Il mercato del lavoro italiano continua a crescere, ma non cresce per tutti allo stesso modo. Ad agosto 2024, si sono aggiunti quarantacinquemila posti in più, toccando un nuovo record di ventiquattro milioni e ottantamila occupati. Eppure è ancora un quadro a tinte fosche quello tracciato dall’Istat nel suo report mensile. I nuovi occupati sono tutti uomini, mentre le donne perdono seimila posti di lavoro. E tutti dipendenti, mentre gli autonomi tornano a calare a picco dopo il boom di luglio. Ma la cosa che più salta all’occhio è la crescita degli inattivi di quarantaquattromila unità in un mese, soprattutto tra i più giovani.
Il grande bacino degli scoraggiati, quelli che un lavoro non ce l’hanno e non lo cercano nemmeno, si allarga ancora. Tanto che in un anno, rispetto ad agosto 2023, si contano ben centoseimila inattivi in più, di cui novantaduemila donne.
La bassa partecipazione al mercato del lavoro resta uno dei grandi mali dell’economia italiana. Il tasso di occupazione al 62,3 per cento, seppure il più alto di sempre, è all’ultimo posto in Europa. Con il tasso di inattività che sale al 33,4 per cento – al secondo posto in Europa – raggiungendo la soglia del 42,3 per cento nella componente femminile.

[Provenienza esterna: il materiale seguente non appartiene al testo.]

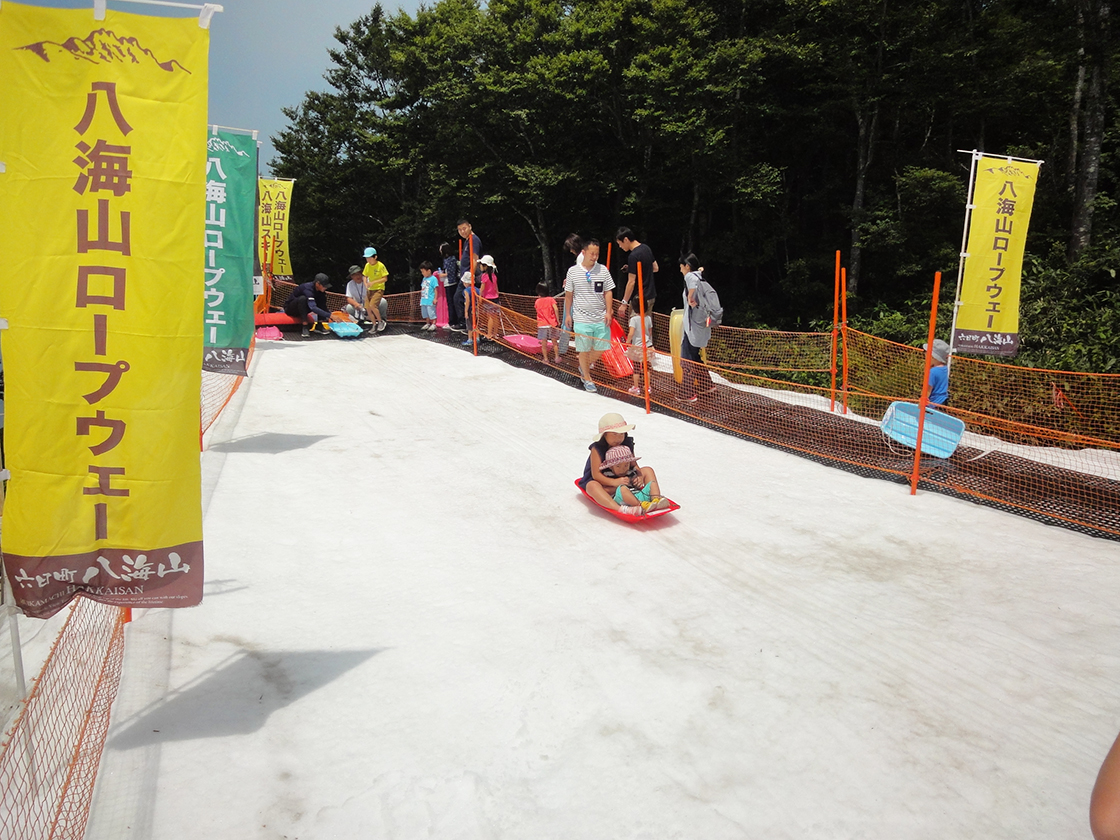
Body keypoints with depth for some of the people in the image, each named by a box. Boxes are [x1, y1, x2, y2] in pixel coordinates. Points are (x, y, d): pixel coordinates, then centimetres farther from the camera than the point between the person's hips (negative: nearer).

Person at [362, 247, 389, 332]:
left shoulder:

Gli inattivi crescono ancora soprattutto tra i più giovani. In un mese, tra gli under 35 sono ventitremila in più. In un anno se ne contano centosessantaseimila in più, di cui novantaduemila nella fascia più giovane 15-24 anni e ben settantaquattromila tra i 25 e i 34 anni. Sotto i 35 anni, si contano ancora quasi sei milioni di inattivi, vale a dire la metà del totale.

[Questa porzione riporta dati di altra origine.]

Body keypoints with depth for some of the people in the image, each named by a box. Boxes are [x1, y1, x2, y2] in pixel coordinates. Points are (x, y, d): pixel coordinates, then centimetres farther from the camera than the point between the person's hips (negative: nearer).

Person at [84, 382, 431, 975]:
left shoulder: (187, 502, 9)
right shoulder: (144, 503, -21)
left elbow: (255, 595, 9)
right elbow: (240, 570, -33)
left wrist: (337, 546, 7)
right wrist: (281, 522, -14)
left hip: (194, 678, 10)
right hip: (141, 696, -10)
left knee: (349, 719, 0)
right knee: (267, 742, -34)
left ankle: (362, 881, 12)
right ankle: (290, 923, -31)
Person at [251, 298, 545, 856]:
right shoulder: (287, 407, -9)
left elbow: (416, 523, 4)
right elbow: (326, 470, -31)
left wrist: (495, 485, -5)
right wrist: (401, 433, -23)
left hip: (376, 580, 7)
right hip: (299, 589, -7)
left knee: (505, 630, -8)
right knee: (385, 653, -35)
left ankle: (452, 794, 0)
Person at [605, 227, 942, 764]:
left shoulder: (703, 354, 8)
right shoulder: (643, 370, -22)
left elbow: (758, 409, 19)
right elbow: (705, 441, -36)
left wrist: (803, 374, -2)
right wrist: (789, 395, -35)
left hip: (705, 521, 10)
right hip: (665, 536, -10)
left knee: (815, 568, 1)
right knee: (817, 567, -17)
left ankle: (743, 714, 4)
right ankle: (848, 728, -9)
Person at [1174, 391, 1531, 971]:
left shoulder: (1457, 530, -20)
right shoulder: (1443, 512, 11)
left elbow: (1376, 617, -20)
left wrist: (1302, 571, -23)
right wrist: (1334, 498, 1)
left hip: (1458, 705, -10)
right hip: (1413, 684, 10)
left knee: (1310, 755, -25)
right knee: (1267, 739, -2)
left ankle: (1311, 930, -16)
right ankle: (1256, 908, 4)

Ad agosto, in particolare, sono stati soprattutto gli uomini ad aver alimentato il bacino dell’inattività. Nella componente maschile del mercato, mentre si sono aggiunti cinquantamila occupati e i disoccupati sono diminuiti di trentasettemila unità, gli inattivi in più sono trentamila in un mese. Tra le donne, invece, calano sia le occupate (seimila in meno) sia le disoccupate (ottomila in meno), ma ci sono quattordicimila inattive in più.

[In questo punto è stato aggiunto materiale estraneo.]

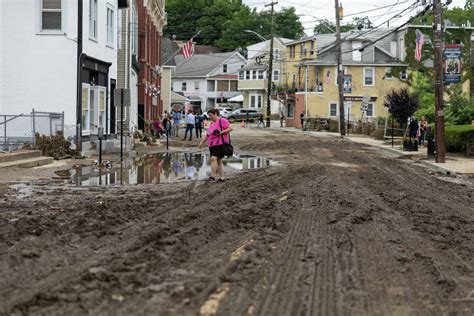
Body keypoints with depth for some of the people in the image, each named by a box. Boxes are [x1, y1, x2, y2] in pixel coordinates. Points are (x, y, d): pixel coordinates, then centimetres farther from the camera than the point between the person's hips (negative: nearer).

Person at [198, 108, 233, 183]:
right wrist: (202, 142, 9)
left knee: (213, 158, -19)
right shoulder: (212, 123, 20)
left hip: (220, 144, -9)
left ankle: (213, 177, -18)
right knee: (219, 161, 9)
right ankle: (221, 178, 11)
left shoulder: (222, 120, -6)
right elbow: (207, 134, 20)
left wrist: (221, 132, -21)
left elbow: (231, 128, -13)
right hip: (212, 145, 9)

E se a luglio a crescere erano stati solo gli autonomi, stavolta è la fetta del lavoro indipendente a crollare, con quarantottomila unità in meno (anche se in un anno sono cresciuti di centoventitremila unità). Un sali e scendi, accompagnato dalla crescita costante dei contratti a tempo indeterminato (settantacinquemila in più in un mese), mentre i contratti a termine tornano a salire anche se di poco (più diciottomila). Complessivamente, in un anno nel mercato si sono aggiunti oltre cinquecentomila occupati permanenti, con un calo di centoquarantaquattromila occupati a termine.
Considerando le fasce d’età, è evidente come l’invecchiamento delle popolazione incida sulla composizione e gli andamenti del mercato. Su quasi cinquecentomila posti di lavoro in più in un anno, gli occupati over cinquanta sono duecentosettantatremila in più, seguiti dai 35-49enni, tra i quali si contano centoventicinquemila occupati aggiuntivi.
Al netto della componente demografica, però, gli occupati crescono maggiormente nella fascia 35-49 anni (+1,6 per cento), mentre l’inattività cresce molto sotto i trentacinque anni (+2,9 per cento).
Tutti segnali che il mercato è diviso tra chi un lavoro lo cerca e lo trova e chi invece smette del tutto di cercarlo. Un quadro complesso che richiederebbe insomma qualcosa in più delle celebrazioni dei record mensili.